次元の異なる上原の驚異的なコントロール。
今季、上原が投げた球種のなかではスプリットが最も多く、ついでストレート。このふたつの球種で90%以上を占める。上原が「カット系」と呼ぶ球もわずかだし、カーブはシーズンに3球を投げただけである(そのうち1球はエンジェルスのケンドリックに対する死球になった)。
しかし本人の中では、コントロール、英語でいうところの「ロケーション」も3番目の球種=武器になっていたのである。
「キャッチャーが構えたところにボールが収まるのは、シーズンに1球あるかないか」
と上原は日ごろ語っているが、上原の制球力は違う次元に達しているから、そうした厳しい評価が出てくる。
構えたミットの反対側にいってしまう、いわゆる「逆球」はポストシーズンで見た記憶がない。

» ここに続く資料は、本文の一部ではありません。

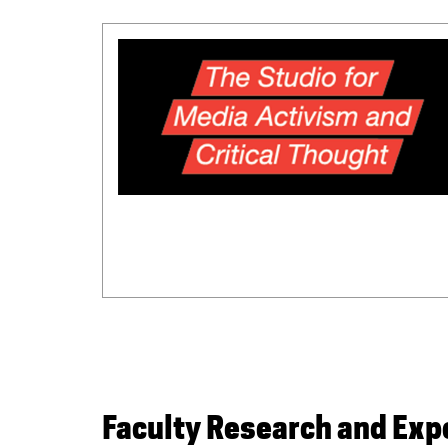
Faculty Research and Ex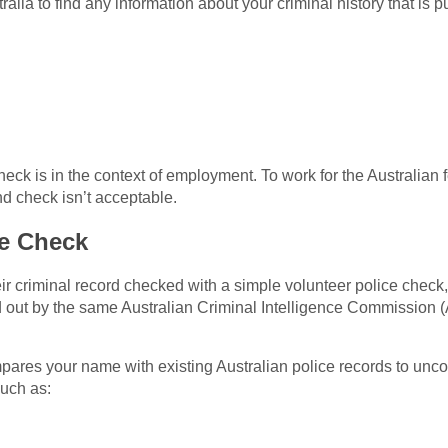
ralia to find any information about your criminal history that is p
check is in the context of employment. To work for the Australian
nd check isn’t acceptable.
ce Check
heir criminal record checked with a simple volunteer police chec
ed out by the same Australian Criminal Intelligence Commission 
mpares your name with existing Australian police records to unc
such as: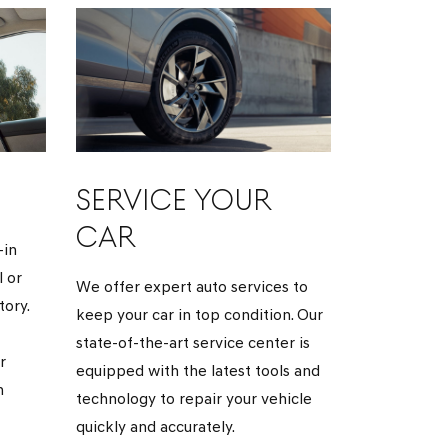
SERVICE YOUR
CAR
-in
 or
We offer expert auto services to
ory.
keep your car in top condition. Our
state-of-the-art service center is
r
equipped with the latest tools and
h
technology to repair your vehicle
quickly and accurately.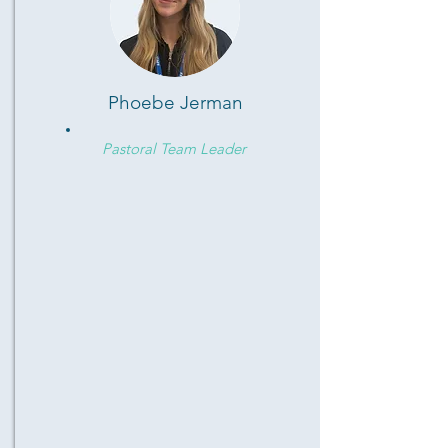
Phoebe Jerman
Pastoral Team Leader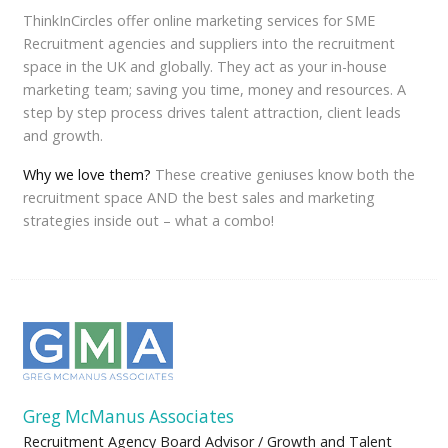
ThinkInCircles offer online marketing services for SME
Recruitment agencies and suppliers into the recruitment
space in the UK and globally. They act as your in-house
marketing team; saving you time, money and resources. A
step by step process drives talent attraction, client leads
and growth.
Why we love them?
These creative geniuses know both the
recruitment space AND the best sales and marketing
strategies inside out – what a combo!
Greg McManus Associates
Recruitment Agency Board Advisor / Growth and Talent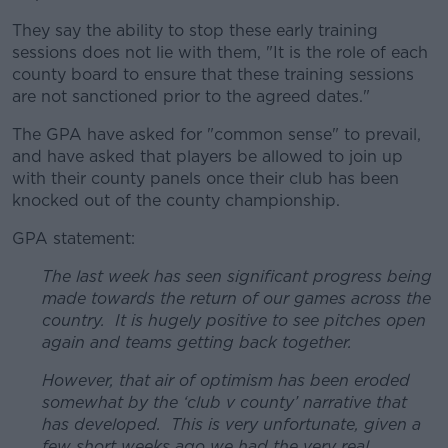
They say the ability to stop these early training
sessions does not lie with them, "It is the role of each
county board to ensure that these training sessions
are not sanctioned prior to the agreed dates."
The GPA have asked for "common sense" to prevail,
and have asked that players be allowed to join up
with their county panels once their club has been
knocked out of the county championship.
GPA statement:
The last week has seen significant progress being
made towards the return of our games across the
country. It is hugely positive to see pitches open
again and teams getting back together.
However, that air of optimism has been eroded
somewhat by the ‘club v county’ narrative that
has developed. This is very unfortunate, given a
few short weeks ago we had the very real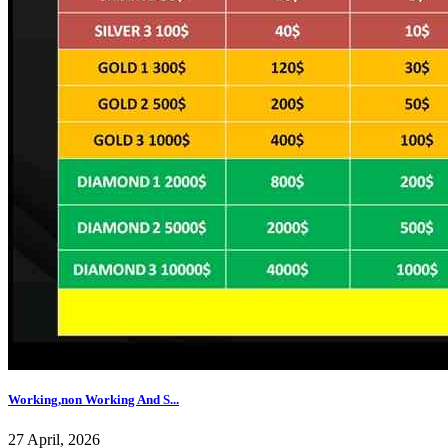
Working,non Working And S...
27 April, 2026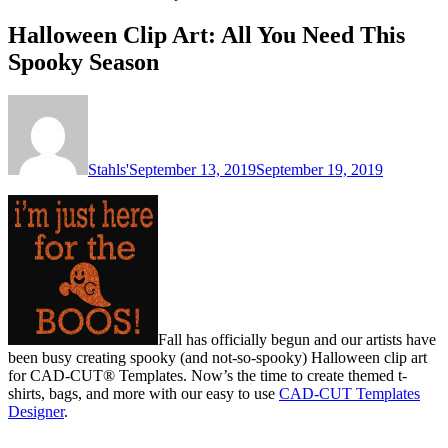
Halloween Clip Art: All You Need This
Spooky Season
Stahls'
September 13, 2019
September 19, 2019
Fall has officially begun and our artists have
been busy creating spooky (and not-so-spooky) Halloween clip art
for CAD-CUT® Templates. Now’s the time to create themed t-
shirts, bags, and more with our easy to use
CAD-CUT Templates
Designer
.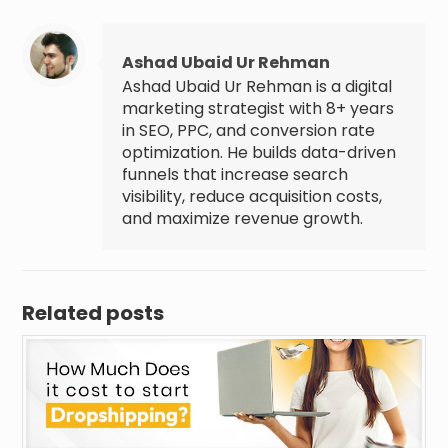
Ashad Ubaid Ur Rehman
Ashad Ubaid Ur Rehman is a digital
marketing strategist with 8+ years
in SEO, PPC, and conversion rate
optimization. He builds data-driven
funnels that increase search
visibility, reduce acquisition costs,
and maximize revenue growth.
Related posts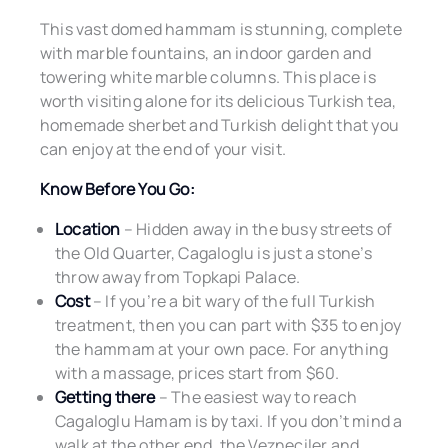
This vast domed hammam is stunning, complete
with marble fountains, an indoor garden and
towering white marble columns. This place is
worth visiting alone for its delicious Turkish tea,
homemade sherbet and Turkish delight that you
can enjoy at the end of your visit.
Know Before You Go:
Location
– Hidden away in the busy streets of
the Old Quarter, Cagaloglu is just a stone’s
throw away from Topkapi Palace.
Cost
– If you’re a bit wary of the full Turkish
treatment, then you can part with $35 to enjoy
the hammam at your own pace. For anything
with a massage, prices start from $60.
Getting there
– The easiest way to reach
Cagaloglu Hamam is by taxi. If you don’t mind a
walk at the other end, the Vezneciler and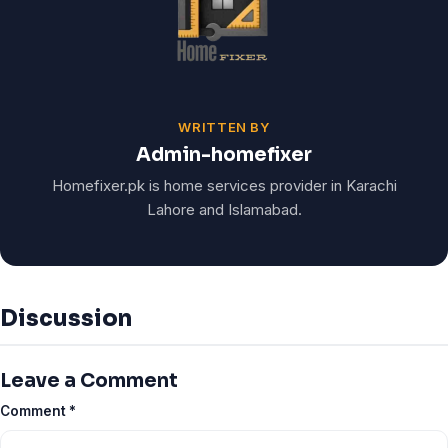
WRITTEN BY
Admin-homefixer
Homefixer.pk is home services provider in Karachi
Lahore and Islamabad.
Discussion
Leave a Comment
Comment
*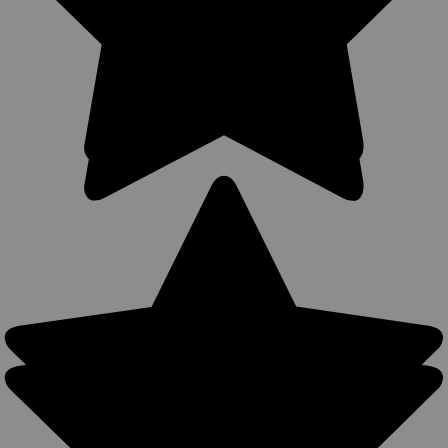
Sku:
360C-2NY
New 360Carry 12 Option OWB IWB Cross Draw
Holster for 2-3" Revolvers (#360C-2NY)
360Carry Ambidextrous OWB/IWB/Cross Draw Holster 12
Carry Options MADE IN THE USA 360Carry holsters can be
used all around the body, all-year round- warmer months: IWB
carry with a shirt or colder months: OWB carry with a light
jacket. Precision...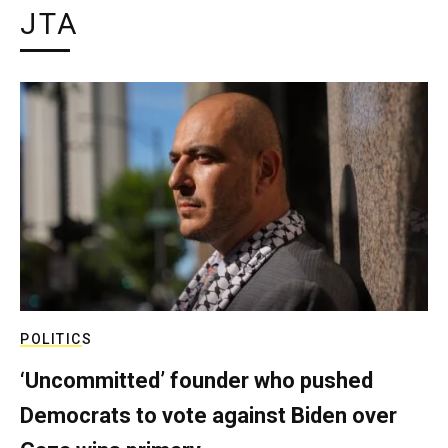
JTA
POLITICS
‘Uncommitted’ founder who pushed
Democrats to vote against Biden over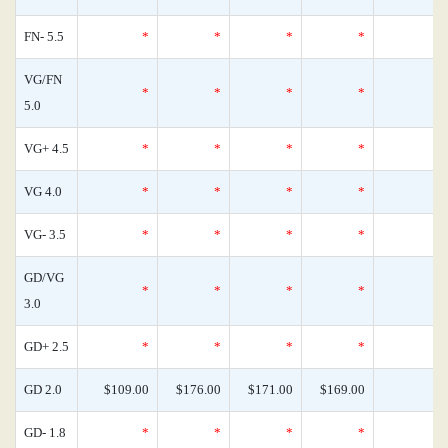
FN- 5.5
*
*
*
*
VG/FN
*
*
*
*
5.0
VG+ 4.5
*
*
*
*
VG 4.0
*
*
*
*
VG- 3.5
*
*
*
*
GD/VG
*
*
*
*
3.0
GD+ 2.5
*
*
*
*
GD 2.0
$109.00
$176.00
$171.00
$169.00
GD- 1.8
*
*
*
*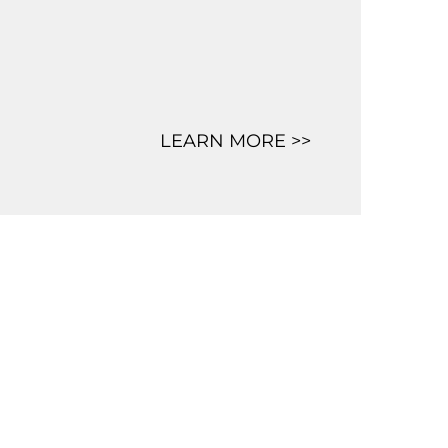
LEARN MORE >>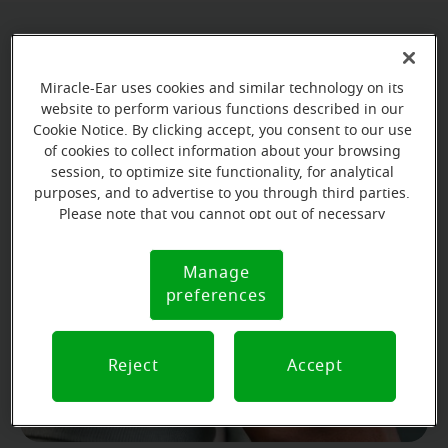
Miracle-Ear uses cookies and similar technology on its
website to perform various functions described in our
Cookie Notice. By clicking accept, you consent to our use
of cookies to collect information about your browsing
session, to optimize site functionality, for analytical
purposes, and to advertise to you through third parties.
Please note that you cannot opt out of necessary
cookies. For more information, please see our Cookie
Get to know the types and
Notice (link here below). If you are using an opt-out
Manage
Cookie
styles of hearing aids
preference signal, we will honor that signal.
preferences
Notice
Watch the video
Reject
Accept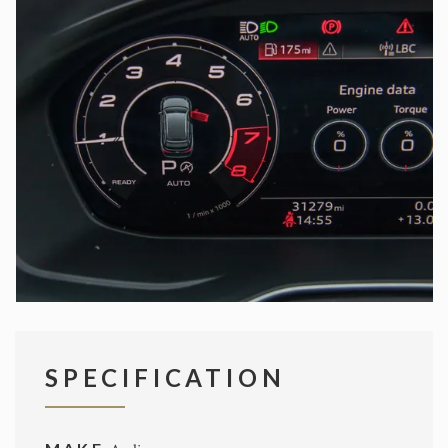
SPECIFICATION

いま、メジャーリーグで打者は情報分析によって丸裸にされているから、バッテリーからみれば、「攻略法」が簡単に見つかる。しかし、それも投手の制球力があっての話。上原は攻略法通りに打者を攻めることが可能だったのである。
ポストシーズン13試合に登板し、16奪三振、四球はゼロという数字がすべてを物語っている。
ワールドシリーズでは、三振奪取率が極端に下がっていたのだが、さすがに疲れていたのだと思う。しかし、ボールは低目にコントロールされ、長打を喫する気配はなかった。
精密なコントロールは、新しい球種に匹敵する武器なのだ。
上原はさらに進化することができるのか?
それにしても、メジャーでも最高級のコントロールを、38歳にして手に入れたというのは驚異的なことだ。
40歳を目前にしても、投手が進化できることを上原は証明したのである。
アメリカのセイバーメトリクス・サイト、「FANGRAPHS」では、2014年の上原の成績を次のように予想している。
5勝1敗 28セーブ 防御率1.76
この予測を信じるならば、来季も上原はレッドソックスの守護神として活躍するということになる。